Этот частный вопрос, имевший, тем не менее, общественное значение, ибо он затрагивал семью принцепса, Август обсуждал с Тиберием — своим главным наследником. Он счел нужным уточнить, что усыновил Тиберия, руководствуясь государственными интересами, и его завещание, составленное в апреле 13 года, начиналось такими словами: «Так как жестокая судьба лишила меня моих сыновей Гая и Луция, пусть моим наследником в размере половины плюс одна шестая будет Тиберий»[232]. Из этого некоторые античные историки сделали вывод, что он не любил Тиберия. Они утверждали, что после последнего разговора с Тиберием Август произнес: «Бедный римский народ, в какие он попадет медленные челюсти!» Они как бы намекали, что Тиберий подобен хищнику, которому доставляет удовольствие продлевать мучения своих жертв. Говорили также, что при всяком приближении вечно угрюмого Тиберия Август сейчас же прерывал веселую или легкомысленную беседу, которую вел[233]. Якобы принцепс согласился назначить его своим наследником, лишь уступив настойчивому давлению Ливии, если не из тщеславной надежды, что при таком жестоком преемнике народ скорее пожалеет о нем.
Все это слухи, проверить обоснованность которых у нас нет ни малейшей возможности. Так, Светоний, при всей своей враждебности к Тиберию, им не верит, полагая, что они противоречат характеру Августа — человека слишком умного и осторожного, чтобы с таким легкомыслием подойти к решению столь важного вопроса. Он приводит выдержки из писем Августа, подтверждающие, что к Тиберию он относился с большим уважением. Но тот же Светоний рассказывает, что некоторое время спустя после смерти Августа Ливия, обозленная непокорностью Тиберия, вынула из тайника адресованные ей письма Августа, в которых тот осуждал Тиберия за неуживчивость и упрямство[234]. По всей видимости, эти письма относились к тому периоду, когда Тиберий покинул Рим. Когда же под гнетом обстоятельств ему пришлось назначить Тиберия своим наследником, он выказывал ему и уважение, вполне заслуженное, учитывая военные успехи пасынка и его будущее высокое положение, и чисто человеческую привязанность, по которой так тосковала его исстрадавшаяся душа. Тон его писем к Тиберию отличается особой теплотой:
«Прощай, любезнейший мой Тиберий. Желаю тебе счастливо сражаться за меня и наших соратников. Прощай, любезнейший, храбрейший муж и, клянусь моим счастьем, мудрейший из полководцев!»

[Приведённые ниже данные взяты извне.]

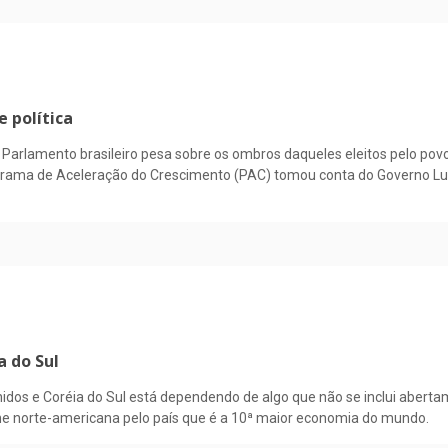
e política
no Parlamento brasileiro pesa sobre os ombros daqueles eleitos pelo po
grama de Aceleração do Crescimento (PAC) tomou conta do Governo Lul
 do Sul
nidos e Coréia do Sul está dependendo de algo que não se inclui abert
e norte-americana pelo país que é a 10ª maior economia do mundo.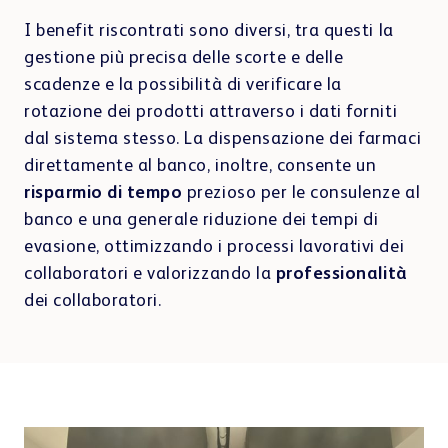
I benefit riscontrati sono diversi, tra questi la
gestione più precisa delle scorte e delle
scadenze e la possibilità di verificare la
rotazione dei prodotti attraverso i dati forniti
dal sistema stesso. La dispensazione dei farmaci
direttamente al banco, inoltre, consente un
risparmio di tempo
prezioso per le consulenze al
banco e una generale riduzione dei tempi di
evasione, ottimizzando i processi lavorativi dei
collaboratori e valorizzando la
professionalità
dei collaboratori.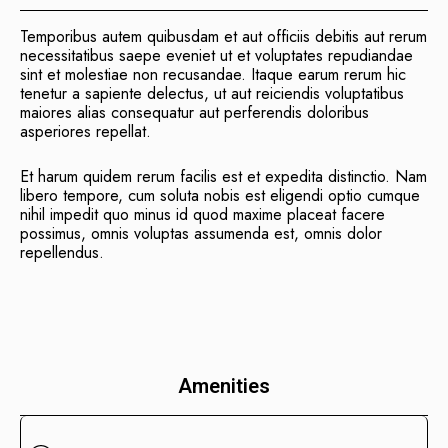
Temporibus autem quibusdam et aut officiis debitis aut rerum
necessitatibus saepe eveniet ut et voluptates repudiandae
sint et molestiae non recusandae. Itaque earum rerum hic
tenetur a sapiente delectus, ut aut reiciendis voluptatibus
maiores alias consequatur aut perferendis doloribus
asperiores repellat.
Et harum quidem rerum facilis est et expedita distinctio. Nam
libero tempore, cum soluta nobis est eligendi optio cumque
nihil impedit quo minus id quod maxime placeat facere
possimus, omnis voluptas assumenda est, omnis dolor
repellendus.
Amenities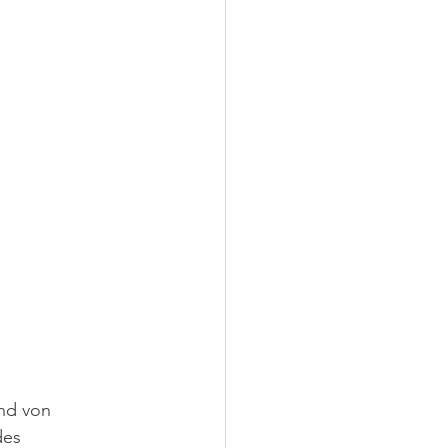
nd von 
des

«Могу только похвалить твои действия в летнем походе, милый Тиберий: я отлично понимаю, что среди стольких трудностей и при такой беспечности солдат невозможно действовать разумнее, чем ты действовал. Все, кто были с тобой, подтверждают, что о тебе можно сказать словами стиха:
«Приходится ли мне раздумывать над чем-нибудь важным, приходится ли на что-нибудь сердиться, клянусь, я тоскую о моем милом Тиберий, вспоминая славные строки Гомера:
«Когда я читаю и слышу о том, как ты исхудал от бесконечных трудов, то разрази меня бог, если я не содрогаюсь за тебя всем телом! Умоляю, береги себя: если мы с твоей матерью услышим, что ты болен, это убьет нас и все могущество римского народа будет под угрозой.
Здоров я или нет, велика важность, если ты не будешь здоров?

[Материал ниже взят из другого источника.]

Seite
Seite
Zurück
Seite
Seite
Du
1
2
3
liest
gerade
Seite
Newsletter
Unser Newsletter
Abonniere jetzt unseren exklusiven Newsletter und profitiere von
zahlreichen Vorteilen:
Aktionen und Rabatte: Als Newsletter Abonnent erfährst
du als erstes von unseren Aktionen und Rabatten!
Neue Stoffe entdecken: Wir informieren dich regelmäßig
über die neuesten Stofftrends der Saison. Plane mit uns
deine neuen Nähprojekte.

Молю богов, чтобы они сберегли тебя для нас и послали тебе здоровье и ныне и всегда, если им не вконец ненавистен римский народ»[236].
Эта бьющая через край нежность, сопровождаемая похвалами и литературными реминисценциями, показывает, что Август прекрасно понимал, насколько прочность возведенного им здания зависит от выдержки Тиберия. Тому исполнился 51 год, и, если его военные таланты ни в ком не вызывают сомнения, обоснованность похвал, расточаемых ему Августом во всех прочих отношениях, не находит подтверждения ни в одном из известных источников. Может быть, Август сознательно лицемерил, подозревая, что его письма будет читать отнюдь не только один их адресат? Или мы должны принимать его слова за чистую монету?
Он видел, что Тиберий мало походил на «доброго правителя». Высокомерный, зажатый, он был необщителен, даже с близкими разговаривал сквозь зубы, а лицо его частенько безобразили густо высыпавшие прыщи. Август, со свойственной ему обидной откровенностью, никогда не делал вид, что не замечает всего этого. Напротив, он не раз выгораживал его перед народом и сенатом, заявляя, что «в недостатках Тиберия повинна природа, а не нрав»[237]. Довольно неуклюжее оправдание, словно призывающее принять недостатки Тиберия как данность и не пытаться вскрыть их глубинные причины. Особенно цинично оно звучало из уст Августа, который в немалой степени приложил руку к шквалу чувств, бушевавших в душе Тиберия.